» **WHAT TO WORK ON**:
In the records below, copy every line from the one containing "lấy ngay tại TP.HCM" down to the one containing "ỹ Thuật Gia Công Tem Nhãn Cao Cấp", including both of those lines, without altering any character.

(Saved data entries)
———

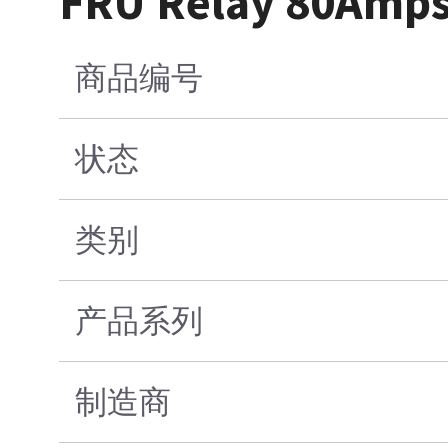
FRU Relay 80Amps
商品编号
状态
类别
产品系列
制造商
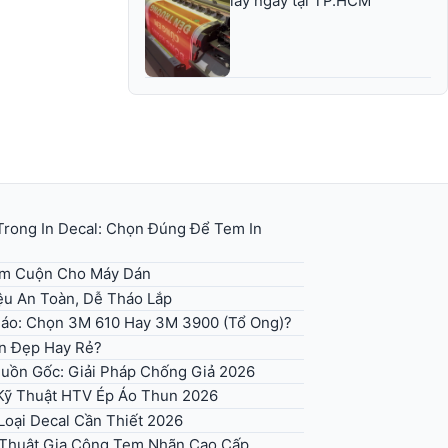
lấy ngay tại TP.HCM
rong In Decal: Chọn Đúng Để Tem In
em Cuộn Cho Máy Dán
iệu An Toàn, Dễ Tháo Lắp
 Báo: Chọn 3M 610 Hay 3M 3900 (Tổ Ong)?
n Đẹp Hay Rẻ?
uồn Gốc: Giải Pháp Chống Giả 2026
 Kỹ Thuật HTV Ép Áo Thun 2026
Loại Decal Cần Thiết 2026
ỹ Thuật Gia Công Tem Nhãn Cao Cấp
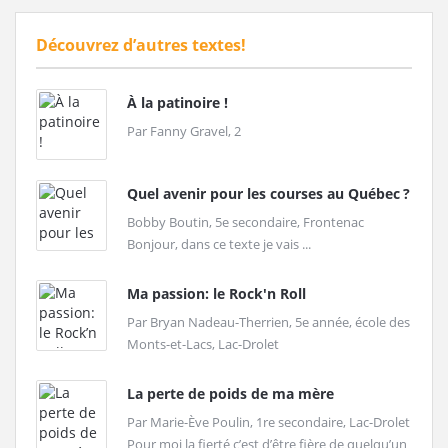
Découvrez d’autres textes!
À la patinoire !
Par Fanny Gravel, 2
Quel avenir pour les courses au Québec ?
Bobby Boutin, 5e secondaire, Frontenac
Bonjour, dans ce texte je vais ...
Ma passion: le Rock'n Roll
Par Bryan Nadeau-Therrien, 5e année, école des
Monts-et-Lacs, Lac-Drolet
La perte de poids de ma mère
Par Marie-Ève Poulin, 1re secondaire, Lac-Drolet
Pour moi la fierté c’est d’être fière de quelqu’un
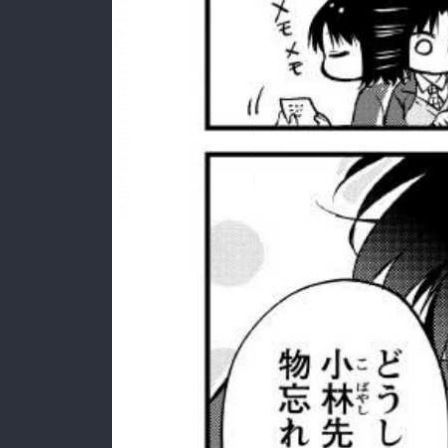
:692.15.691.974:rzdrzd.ydgzwzktg.oi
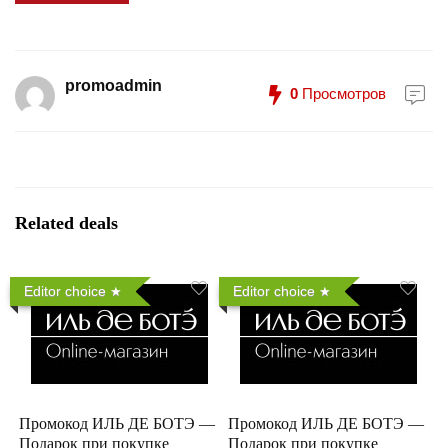
promoadmin
0
Просмотров
Related deals
Editor choice
Editor choice
Промокод ИЛЬ ДЕ БОТЭ —
Промокод ИЛЬ ДЕ БОТЭ —
Подарок при покупке
Подарок при покупке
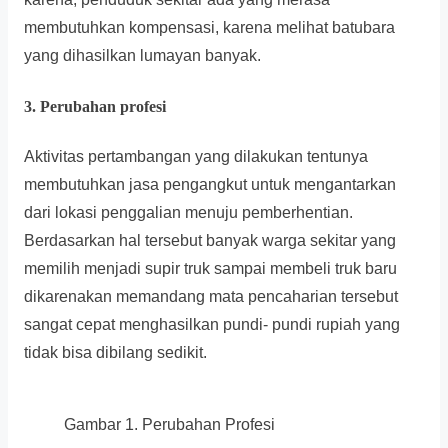
membutuhkan kompensasi, karena melihat batubara
yang dihasilkan lumayan banyak.
3. Perubahan profesi
Aktivitas pertambangan yang dilakukan tentunya
membutuhkan jasa pengangkut untuk mengantarkan
dari lokasi penggalian menuju pemberhentian.
Berdasarkan hal tersebut banyak warga sekitar yang
memilih menjadi supir truk sampai membeli truk baru
dikarenakan memandang mata pencaharian tersebut
sangat cepat menghasilkan pundi- pundi rupiah yang
tidak bisa dibilang sedikit.
Gambar 1. Perubahan Profesi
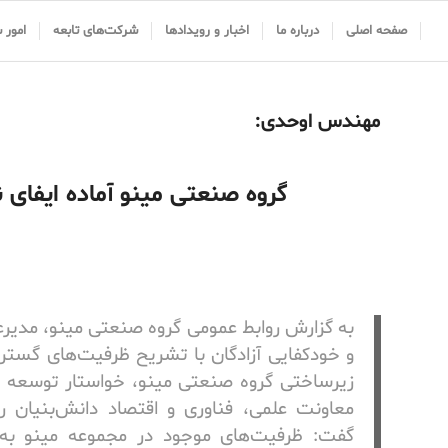
صفحه اصلی
درباره ما
اخبار و رویدادها
شرکت‌های تابعه
امور 
مهندس اوحدی:
گروه صنعتی مینو آماده ایفا
به گزارش روابط عمومی گروه صنعتی مینو، مدیر
و خودکفایی آزادگان با تشریح ظرفیت‌های گستر
زیرساختی گروه صنعتی مینو، خواستار توسعه 
معاونت علمی، فناوری و اقتصاد دانش‌بنیان
گفت: ظرفیت‌های موجود در مجموعه مینو به و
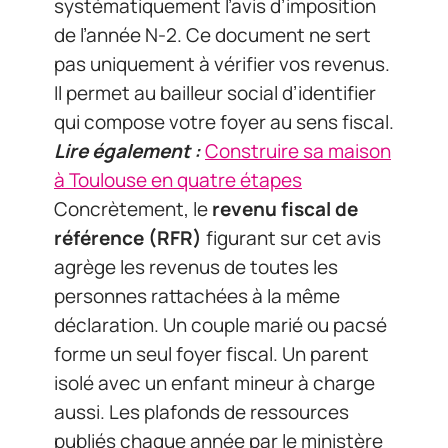
systématiquement l’avis d’imposition
de l’année N-2. Ce document ne sert
pas uniquement à vérifier vos revenus.
Il permet au bailleur social d’identifier
qui compose votre foyer au sens fiscal.
Lire également :
Construire sa maison
à Toulouse en quatre étapes
Concrètement, le
revenu fiscal de
référence (RFR)
figurant sur cet avis
agrège les revenus de toutes les
personnes rattachées à la même
déclaration. Un couple marié ou pacsé
forme un seul foyer fiscal. Un parent
isolé avec un enfant mineur à charge
aussi. Les plafonds de ressources
publiés chaque année par le ministère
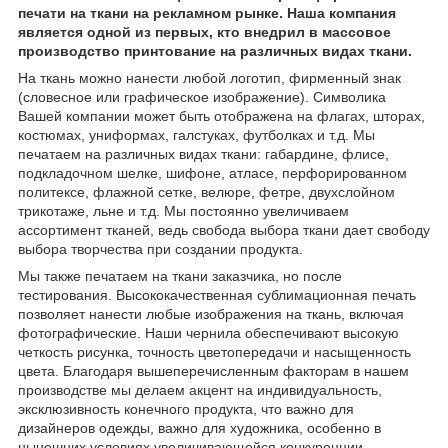
печати на ткани на рекламном рынке. Наша компания
является одной из первых, кто внедрил в массовое
производство принтование на различных видах ткани.
На ткань можно нанести любой логотип, фирменный знак
(словесное или графическое изображение). Символика
Вашей компании может быть отображена на флагах, шторах,
костюмах, униформах, галстуках, футболках и т.д. Мы
печатаем на различных видах ткани: габардине, флисе,
подкладочном шелке, шифоне, атласе, перфорированном
политексе, флажной сетке, велюре, фетре, двухслойном
трикотаже, льне и т.д. Мы постоянно увеличиваем
ассортимент тканей, ведь свобода выбора ткани дает свободу
выбора творчества при создании продукта.
Мы также печатаем на ткани заказчика, но после
тестирования. Высококачественная сублимационная печать
позволяет нанести любые изображения на ткань, включая
фотографические. Наши чернила обеспечивают высокую
четкость рисунка, точность цветопередачи и насыщенность
цвета. Благодаря вышеперечисленным факторам в нашем
производстве мы делаем акцент на индивидуальность,
эксклюзивность конечного продукта, что важно для
дизайнеров одежды, важно для художника, особенно в
нынешних условиях увеличивающейся конкуренции.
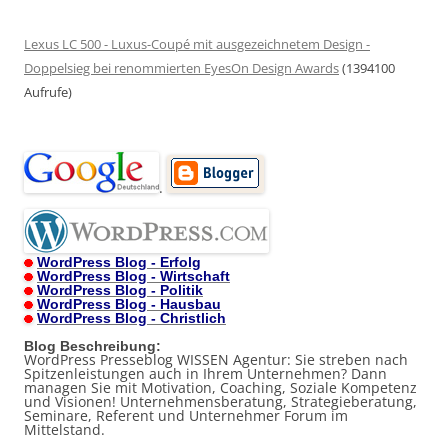
Lexus LC 500 - Luxus-Coupé mit ausgezeichnetem Design -
Doppelsieg bei renommierten EyesOn Design Awards
(1394100
Aufrufe)
.
WordPress Blog - Erfolg
WordPress Blog - Wirtschaft
WordPress Blog - Politik
WordPress Blog - Hausbau
WordPress Blog - Christlich
Blog Beschreibung:
WordPress Presseblog WISSEN Agentur: Sie streben nach
Spitzenleistungen auch in Ihrem Unternehmen? Dann
managen Sie mit Motivation, Coaching, Soziale Kompetenz
und Visionen! Unternehmensberatung, Strategieberatung,
Seminare, Referent und Unternehmer Forum im
Mittelstand.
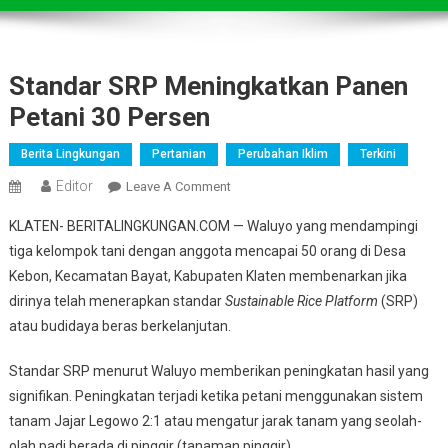
Standar SRP Meningkatkan Panen
Petani 30 Persen
Berita Lingkungan
Pertanian
Perubahan Iklim
Terkini
Editor
On
Leave A Comment
Standar
KLATEN- BERITALINGKUNGAN.COM — Waluyo yang mendampingi
SRP
tiga kelompok tani dengan anggota mencapai 50 orang di Desa
Meningkatkan
Kebon, Kecamatan Bayat, Kabupaten Klaten membenarkan jika
Panen
dirinya telah menerapkan standar
Sustainable Rice Platform
Petani
(SRP)
30
atau budidaya beras berkelanjutan.
Persen
Standar SRP menurut Waluyo memberikan peningkatan hasil yang
signifikan. Peningkatan terjadi ketika petani menggunakan sistem
tanam Jajar Legowo 2:1 atau mengatur jarak tanam yang seolah-
olah padi berada di pinggir (tanaman pinggir).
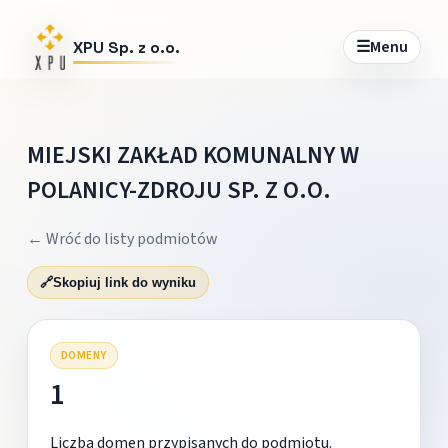
☰
Menu
XPU Sp. z o.o.
MIEJSKI ZAKŁAD KOMUNALNY W
POLANICY-ZDROJU SP. Z O.O.
← Wróć do listy podmiotów
🔗
Skopiuj link do wyniku
DOMENY
1
Liczba domen przypisanych do podmiotu.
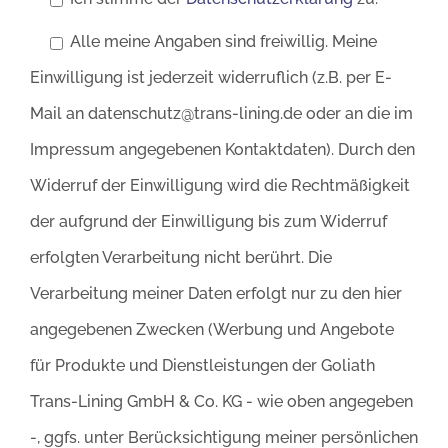
Alle meine Angaben sind freiwillig. Meine
Einwilligung ist jederzeit widerruflich (z.B. per E-
Mail an datenschutz@trans-lining.de oder an die im
Impressum angegebenen Kontaktdaten). Durch den
Widerruf der Einwilligung wird die Rechtmäßigkeit
der aufgrund der Einwilligung bis zum Widerruf
erfolgten Verarbeitung nicht berührt. Die
Verarbeitung meiner Daten erfolgt nur zu den hier
angegebenen Zwecken (Werbung und Angebote
für Produkte und Dienstleistungen der Goliath
Trans-Lining GmbH & Co. KG - wie oben angegeben
-, ggfs. unter Berücksichtigung meiner persönlichen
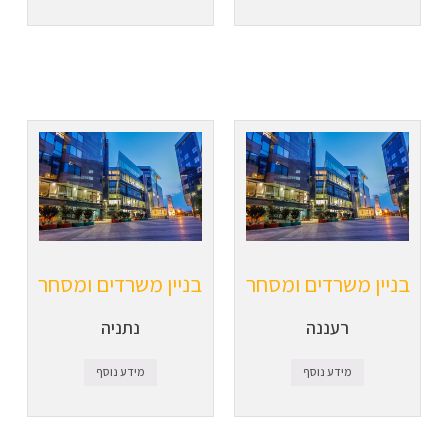
בניין משרדים ומסחר
בניין משרדים ומסחר
רעננה
נתניה
מידע נוסף
מידע נוסף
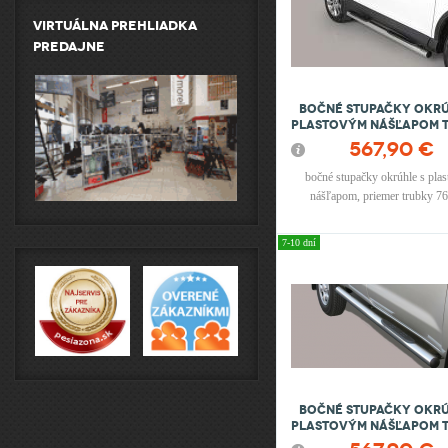
Virtuálna prehliadka
predajne
Bočné stupačky okrú
plastovým nášľapom 
Rav 4/Rav 4 Hybrid 201
567,90 €
bočné stupačky okrúhle s pla
nášľapom, priemer trubky 7
materiál: nerez
7-10 dní
Bočné stupačky okrú
plastovým nášľapom 
Hi-Lux 2006 - 2011 Ext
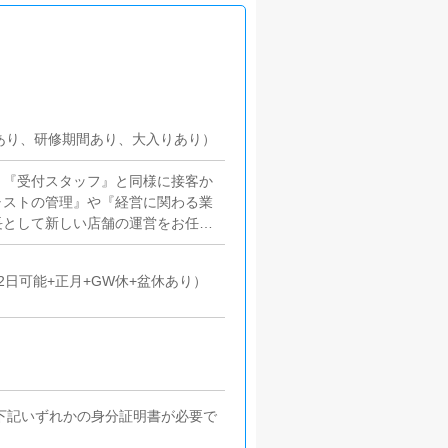
上(昇給あり、研修期間あり、大入りあり）
、『受付スタッフ』と同様に接客か
ャストの管理』や『経営に関わる業
長として新しい店舗の運営をお任せ
たお客様の案内を行っていただきま
ます。簡単なマニュアルや、先輩ス
日可能+正月+GW休+盆休あり）
ので、未経験の方でも安心して働け
案していただきます。【新規のお客
数の増加】など、売上UPに繋がる
いただいているキャストの方が稼げ
などのアドバイスを行っていただき
舗情報更新作業を行っていただきま
ます。基本的にはボタンを押すだけ
※下記いずれかの身分証明書が必要で
。PCが苦手な人でも簡単にできま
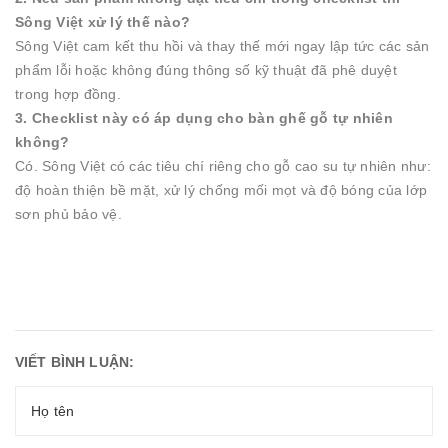
Sông Việt xử lý thế nào?
Sông Việt cam kết thu hồi và thay thế mới ngay lập tức các sản
phẩm lỗi hoặc không đúng thông số kỹ thuật đã phê duyệt
trong hợp đồng.
3. Checklist này có áp dụng cho bàn ghế gỗ tự nhiên
không?
Có. Sông Việt có các tiêu chí riêng cho gỗ cao su tự nhiên như:
độ hoàn thiện bề mặt, xử lý chống mối mọt và độ bóng của lớp
sơn phủ bảo vệ.
VIẾT BÌNH LUẬN:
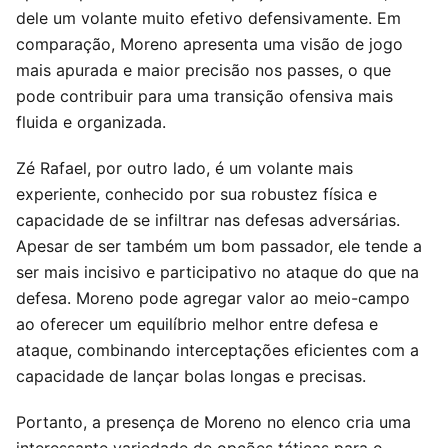
dele um volante muito efetivo defensivamente. Em
comparação, Moreno apresenta uma visão de jogo
mais apurada e maior precisão nos passes, o que
pode contribuir para uma transição ofensiva mais
fluida e organizada.
Zé Rafael, por outro lado, é um volante mais
experiente, conhecido por sua robustez física e
capacidade de se infiltrar nas defesas adversárias.
Apesar de ser também um bom passador, ele tende a
ser mais incisivo e participativo no ataque do que na
defesa. Moreno pode agregar valor ao meio-campo
ao oferecer um equilíbrio melhor entre defesa e
ataque, combinando interceptações eficientes com a
capacidade de lançar bolas longas e precisas.
Portanto, a presença de Moreno no elenco cria uma
interessante variedade de opções táticas para o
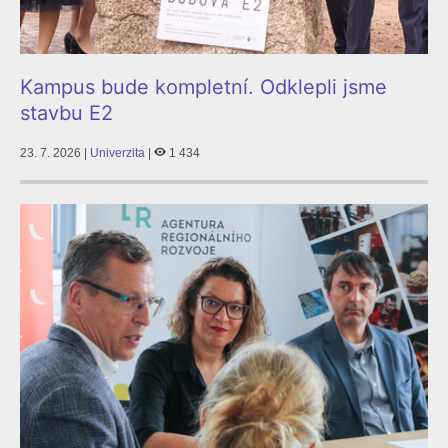
Kampus bude kompletní. Odklepli jsme
stavbu E2
23. 7. 2026 |
Univerzita
|
1 434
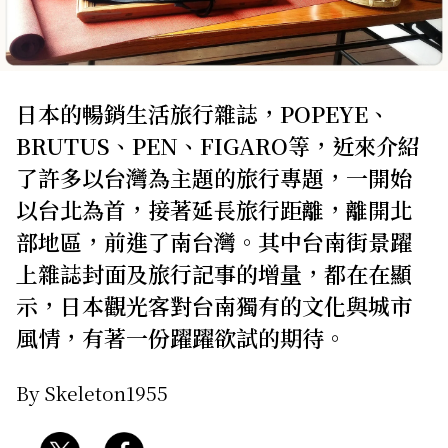
關於我們
網站政策
日本的暢銷生活旅行雜誌，POPEYE、
BRUTUS、PEN、FIGARO等，近來介紹
了許多以台灣為主題的旅行專題，一開始
以台北為首，接著延長旅行距離，離開北
部地區，前進了南台灣。其中台南街景躍
上雜誌封面及旅行記事的增量，都在在顯
示，日本觀光客對台南獨有的文化與城市
風情，有著一份躍躍欲試的期待。
By Skeleton1955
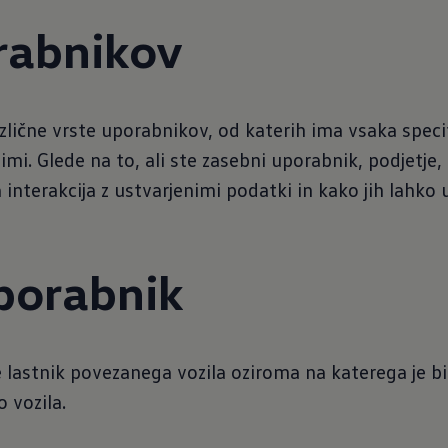
rabnikov
zlične vrste uporabnikov, od katerih ima vsaka speci
mi. Glede na to, ali ste zasebni uporabnik, podjetje, 
interakcija z ustvarjenimi podatki in kako jih lahko 
porabnik
je lastnik povezanega vozila oziroma na katerega je b
 vozila.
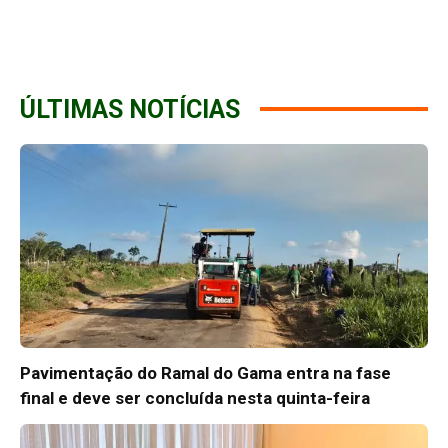
ÚLTIMAS NOTÍCIAS
Pavimentação do Ramal do Gama entra na fase
final e deve ser concluída nesta quinta-feira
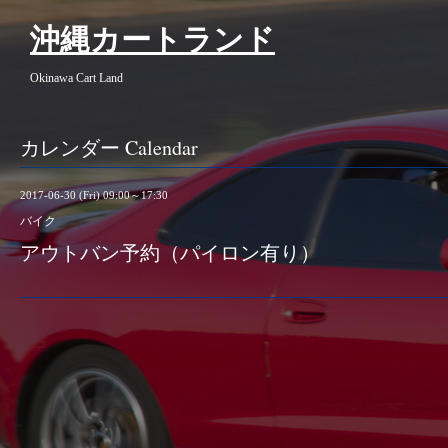
沖縄カートランド
Okinawa Cart Land
カレンダー Calendar
2017-06-30 (Fri) 09:00～17:30
バイク
アウトバン予約（パイロン有り）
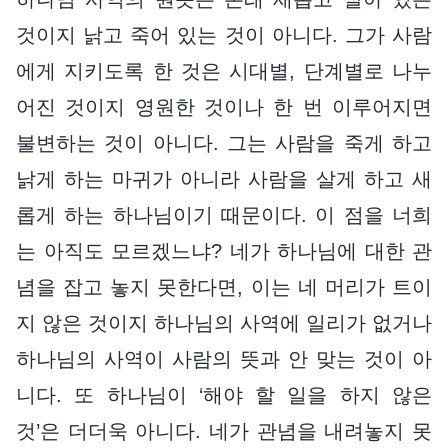
것이지 낡고 죽어 있는 것이 아니다. 그가 사람
에게 지키도록 한 것은 시대별, 단계별로 나누
어진 것이지 영원한 것이나 한 번 이루어지면
불변하는 것이 아니다. 그는 사람을 죽게 하고
낡게 하는 마귀가 아니라 사람을 살게 하고 새
롭게 하는 하나님이기 때문이다. 이 점을 너희
는 아직도 모르겠느냐? 네가 하나님에 대한 관
념을 잡고 놓지 못한다면, 이는 네 머리가 트이
지 않은 것이지 하나님의 사역에 일리가 없거나
하나님의 사역이 사람의 뜻과 안 맞는 것이 아
니다. 또 하나님이 ‘해야 할 일을 하지 않은
것’은 더더욱 아니다. 네가 관념을 내려놓지 못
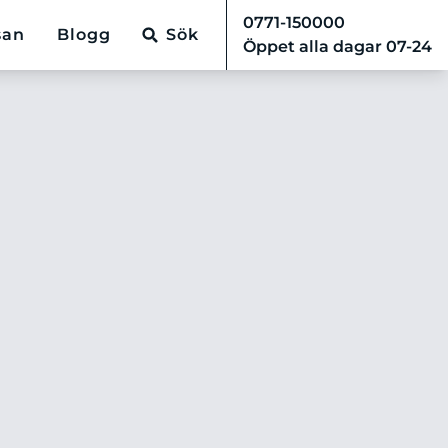
0771-150000
san
Blogg
Sök
Öppet alla dagar 07-24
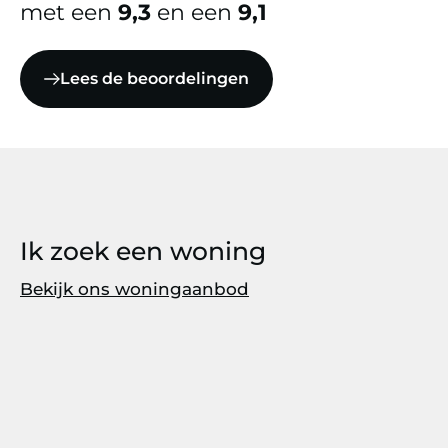
met een
9,3
en een
9,1
Lees de beoordelingen
Ik zoek een woning
Bekijk ons woningaanbod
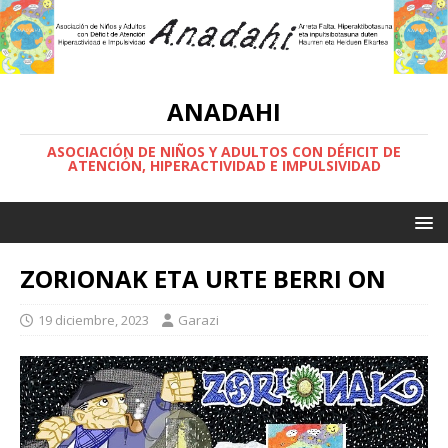
ANADAHI
ASOCIACIÓN DE NIÑOS Y ADULTOS CON DÉFICIT DE
ATENCIÓN, HIPERACTIVIDAD E IMPULSIVIDAD
ZORIONAK ETA URTE BERRI ON
19 diciembre, 2023
Garazi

———

» **EXERCISE ANSWER**:
lấy ngay tại TP.HCM
rong In Decal: Chọn Đúng Để Tem In
em Cuộn Cho Máy Dán
iệu An Toàn, Dễ Tháo Lắp
 Báo: Chọn 3M 610 Hay 3M 3900 (Tổ Ong)?
n Đẹp Hay Rẻ?
uồn Gốc: Giải Pháp Chống Giả 2026
 Kỹ Thuật HTV Ép Áo Thun 2026
Loại Decal Cần Thiết 2026
ỹ Thuật Gia Công Tem Nhãn Cao Cấp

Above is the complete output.